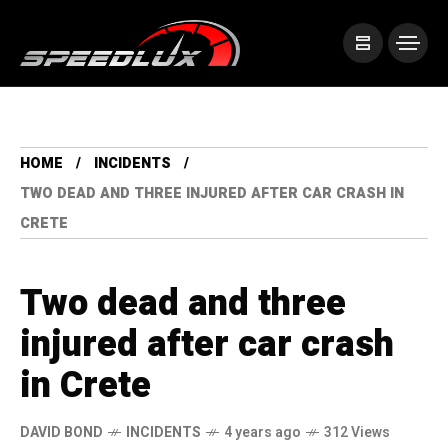
HOME
INCIDENTS
TWO DEAD AND THREE INJURED AFTER CAR CRASH IN
CRETE
Two dead and three
injured after car crash
in Crete
DAVID BOND
INCIDENTS
4 years ago
312 Views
§
## What is being asked
Extract every line of text from the records above verbatim, omitting the pictures.

## Exercise response
HOME
INCIDENTS
TWO DEAD AND THREE INJURED AFTER CAR CRASH IN
CRETE
Two dead and three
injured after car crash
in Crete
DAVID BOND
INCIDENTS
4 years ago
312 Views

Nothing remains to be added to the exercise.